2
votes

I currently have a snakemake workflow that requires the use of lambda wildcards, set up as follows:

Snakefile:

configfile: "config.yaml"
workdir: config["work"]

rule all:
    input:
        expand("logs/bwa/{ref}.log", ref=config["refs"])

rule bwa_index:
    input:
        lambda wildcards: 'data/'+config["refs"][wildcards.ref]+".fna.gz"
    output:
        "logs/bwa/{ref}.log"
    log:
        "logs/bwa/{ref}.log"
    shell:
        "bwa index {input} 2&>1 {log}"

+ + +

PROMPT: Continue the forum post about the Snakemake workflow with lambda wildcards, starting after the line that ends with "{log}".

+ + +

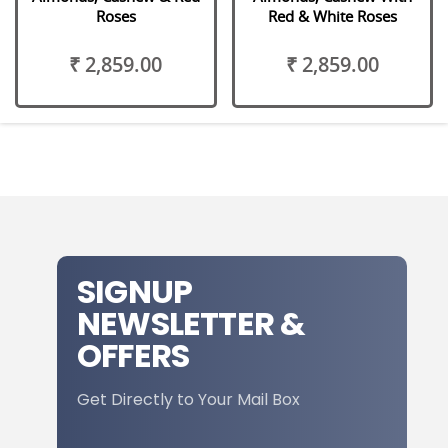
Roses
Red & White Roses
₹ 2,859.00
₹ 2,859.00
SIGNUP
NEWSLETTER &
OFFERS
Get Directly to Your Mail Box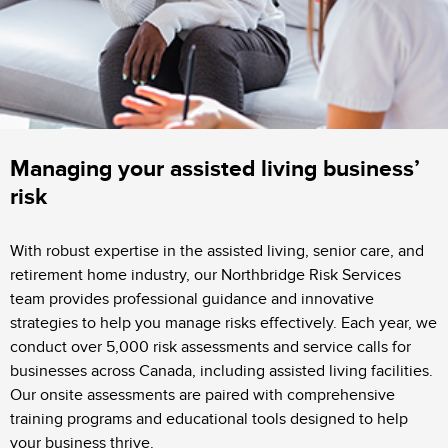
Managing your assisted living business’
risk
With robust expertise in the assisted living, senior care, and
retirement home industry, our Northbridge Risk Services
team provides professional guidance and innovative
strategies to help you manage risks effectively. Each year, we
conduct over 5,000 risk assessments and service calls for
businesses across Canada, including assisted living facilities.
Our onsite assessments are paired with comprehensive
training programs and educational tools designed to help
your business thrive.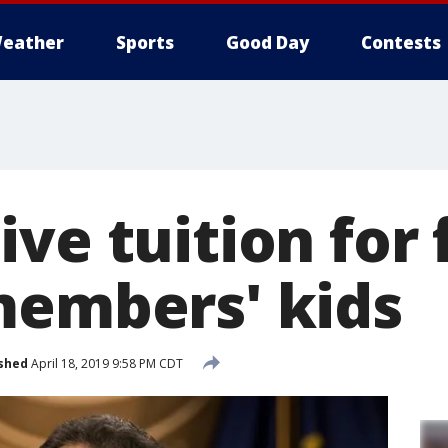
eather
Sports
Good Day
Contests
ve tuition for 
members' kids
shed
April 18, 2019 9:58 PM CDT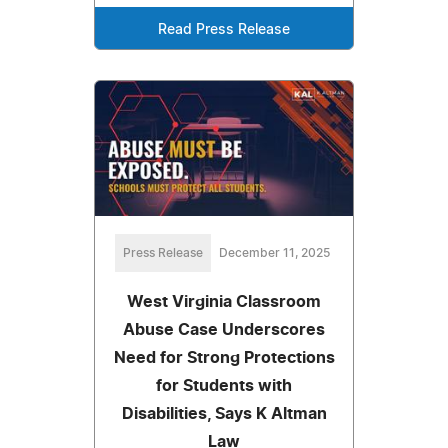
Read Press Release
Press Release
December 11, 2025
West Virginia Classroom
Abuse Case Underscores
Need for Strong Protections
for Students with
Disabilities, Says K Altman
Law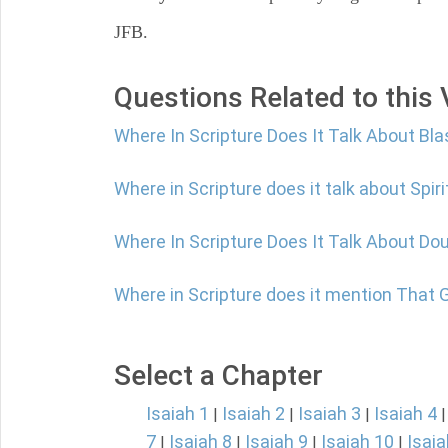
JFB.
Questions Related to this
Where In Scripture Does It Talk About B
Where in Scripture does it talk about Spir
Where In Scripture Does It Talk About Do
Where in Scripture does it mention That
Select a Chapter
Isaiah 1
Isaiah 2
Isaiah 3
Isaiah 4
|
|
|
7
Isaiah 8
Isaiah 9
Isaiah 10
Isaia
|
|
|
|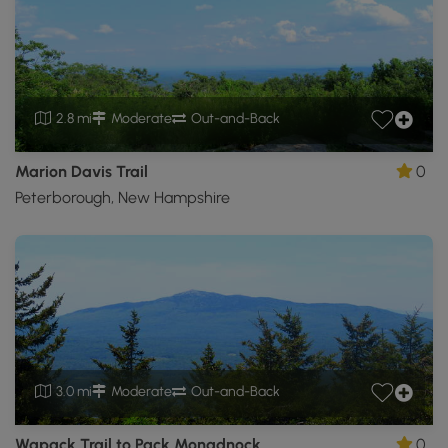
2.8 mi
Moderate
Out-and-Back
Marion Davis Trail
0
Peterborough, New Hampshire
3.0 mi
Moderate
Out-and-Back
Wapack Trail to Pack Monadnock
0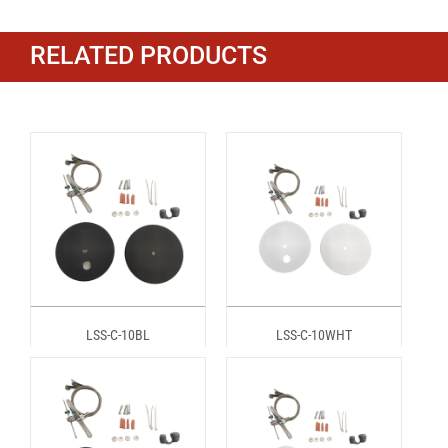
RELATED PRODUCTS
LSS-C-10BL
LSS-C-10WHT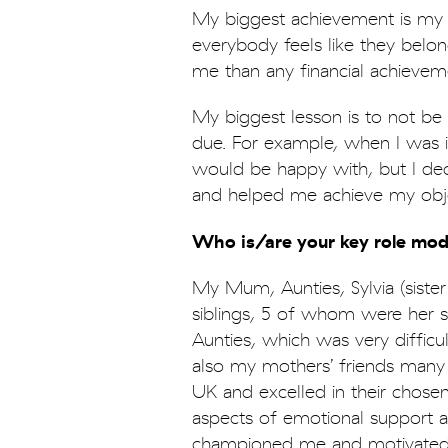
My biggest achievement is my 
everybody feels like they belo
me than any financial achievem
My biggest lesson is to not be
due. For example, when I was i
would be happy with, but I dec
and helped me achieve my obje
Who is/are your key role mode
My Mum, Aunties, Sylvia (siste
siblings, 5 of whom were her si
Aunties, which was very difficul
also my mothers’ friends man
UK and excelled in their chosen 
aspects of emotional support
championed me and motivated 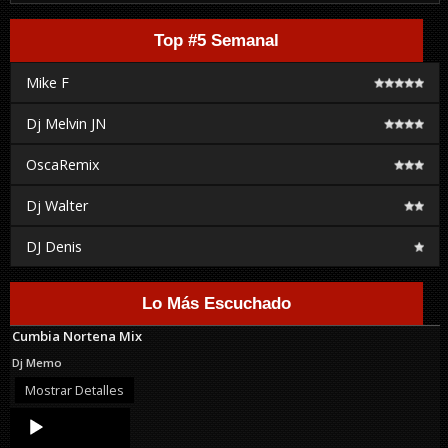
Top #5 Semanal
Mike F
Dj Melvin JN
OscaRemix
Dj Walter
DJ Denis
Lo Más Escuchado
Cumbia Nortena Mix
Dj Memo
Mostrar Detalles
Audio
Player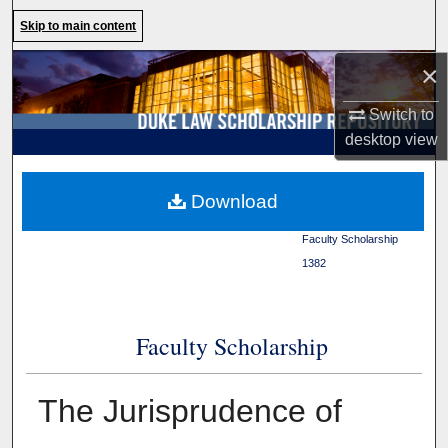
Search
Skip to main content
×
Browse Collections
Switch to
My Account
desktop
view
About
Duke Law
>
Duke Law
Download
Scholarship Repository
>
Digital Commons Network™
Faculty Scholarship
>
1382
Faculty Scholarship
The Jurisprudence of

+ + +

ANSWER TO THIS EXERCISE:
Config file:

work: /datasets/work/AF_CROWN_RUST_WORK/2020-02-28_GWAS

refs:
    12NC29: GCA_002873275.1_ASM287327v1_genomic
    12SD80: GCA_002873125.1_ASM287312v1_genomic

This works, but I've had to use a hack to get the output of bwa_index to play with the input of all. My hack is to generate a log file as part of bwa_index, set the log to the output of bwa_index, and then set the input of all to these log files. As I said, it works, but I don't like it. The problem is that the true outputs of bwa_index are of the format, for example, GCA_002873275.1_ASM287327v1_genomic.fna.sa. So, to specify these output files, I would need to use a lambda function for the output, something like:

rule bwa_index:
    input:
        lambda wildcards: 'data/'+config["refs"][wildcards.ref]+".fna.gz"
    output:
        lambda wildcards: 'data/'+config["refs"][wildcards.ref]+".fna.sa"
    log:
        "logs/bwa/{ref}.log"
    shell:
        "bwa index {input} 2&>1 {log}"

and then use a lambda function with expand for the input of rule all. However, snakemake will not accept functions as output, so I'm at a complete loss how to do this (other than my hack). Does anyone have suggestions of a sensible solution? TIA!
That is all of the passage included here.